Uma parceria com a Empresa Brasileira de Pesquisa Agropecuária (Embrapa), a Nestlé está desenvolvendo tecnologias capazes de estimular a redução de carbono na atividade de produção de leite. Num primeiro momento, 20 fazendas vão receber apoio técnico para dar suporte à transformação da produção. Um exemplo é uma calculadora que mostrará o balanço de carbono equivalente das propriedades leiteiras em diferentes biomas e sistemas de produção, que vai possibilitar a criação de planos individualizados para a redução.
Desde 2017, a companhia estimula sua cadeia de fornecedores de leite a converter a produção para um modelo orgânico. Já são mais de 40 produtores convertidos, que fornecem 37 mil litros diários, e o bem-estar de mais de mil vacas são monitoradas por sensores, gerando maior produtividade.
Ao todo, os programas de qualidade e sustentabilidade no campo da Nestlé já estabeleceram algum tipo de parceria com 13,5 mil produtores rurais, entre fornecedores das cadeias de leite, cacau, café, cereais, frutas e vegetais. Atualmente, 75% do café adquirido pela companhia no Brasil possui certificado de origem sustentável, e a meta é chegar a 100% em 2025.

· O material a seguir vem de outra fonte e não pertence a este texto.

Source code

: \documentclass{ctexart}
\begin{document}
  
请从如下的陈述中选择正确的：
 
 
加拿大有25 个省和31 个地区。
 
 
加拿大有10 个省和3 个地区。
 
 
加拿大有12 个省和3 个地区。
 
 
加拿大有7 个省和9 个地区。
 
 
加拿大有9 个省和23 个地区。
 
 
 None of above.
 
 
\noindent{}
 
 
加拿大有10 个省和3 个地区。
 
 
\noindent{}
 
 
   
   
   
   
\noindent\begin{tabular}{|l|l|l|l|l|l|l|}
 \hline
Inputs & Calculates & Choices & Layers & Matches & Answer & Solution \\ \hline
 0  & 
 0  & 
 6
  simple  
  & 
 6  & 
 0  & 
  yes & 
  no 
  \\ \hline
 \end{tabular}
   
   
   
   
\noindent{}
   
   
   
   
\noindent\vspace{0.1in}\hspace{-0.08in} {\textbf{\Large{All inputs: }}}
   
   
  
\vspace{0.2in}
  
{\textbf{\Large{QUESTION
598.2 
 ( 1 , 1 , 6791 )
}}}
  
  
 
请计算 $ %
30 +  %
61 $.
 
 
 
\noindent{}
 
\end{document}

Em 2021, a empresa anunciou um investimento de R$ 900 milhões no país, sendo R$ 235 milhões em inovação de produtos e embalagens e R$ 764 milhões em automação, modernização e expansão da capacidade das fábricas.

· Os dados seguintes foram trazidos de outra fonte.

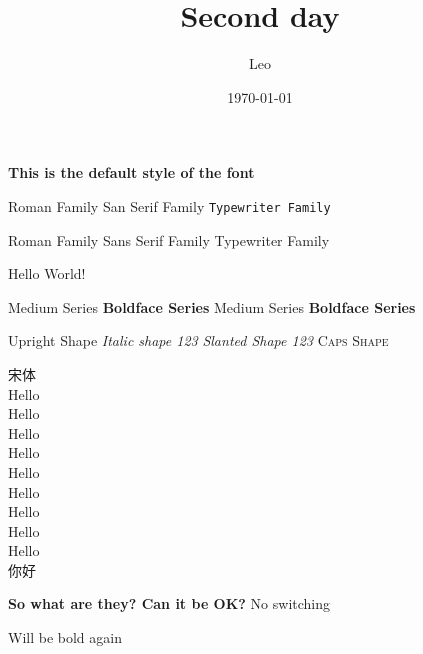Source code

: \documentclass{article}
\title{Second day}
\author{Leo}
\date{\today}
\begin{document}
\maketitle

\textsf{\textbf{
    This is the default style of the font
}}


\textrm{Roman Family} \textsf{San Serif Family} \texttt{Typewriter Family}


{\rmfamily Roman Family} {\sffamily Sans Serif Family} {\ttfamily Typewriter Family}

\sffamily Hello World!

\textmd{Medium Series} \textbf{Boldface Series}
{\mdseries Medium Series} {\bfseries Boldface Series}

\textup{Upright Shape} \textit{Italic shape 123}
{\slshape Slanted Shape 123} {\scshape Caps Shape}

{\songti 宋体}\\
{\tiny Hello} \\
{\scriptsize Hello} \\
{\footnotesize Hello} \\
{\small Hello} \\
{\normalsize Hello} \\
{\large Hello} \\
{\LARGE Hello} \\
{\huge Hello} \\
{\Huge Hello} \\
{你好}


{\bfseries
So what are they?
Can it be OK?
}
No switching

Will be bold again
\end{document}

Atualmente, toda nova linha produtiva implementada no país já nasce sob o conceito de indústria 4.0. A fábrica de leite Ninho em Ituiutaba (MG) desenvolveu uma aplicação de ‘machine learning’ capaz de prever problemas em equipamentos e gerar alertas com até seis horas de antecedência, evitando paralisações na produção. Antes de implementar o sistema, a companhia deixou de produzir em um ano 189 toneladas de leite em pó por causa de paradas não previstas. Um problema que ficou para trás.
As informações são do Valor Econômico, adaptadas pela equipe MilkPoint.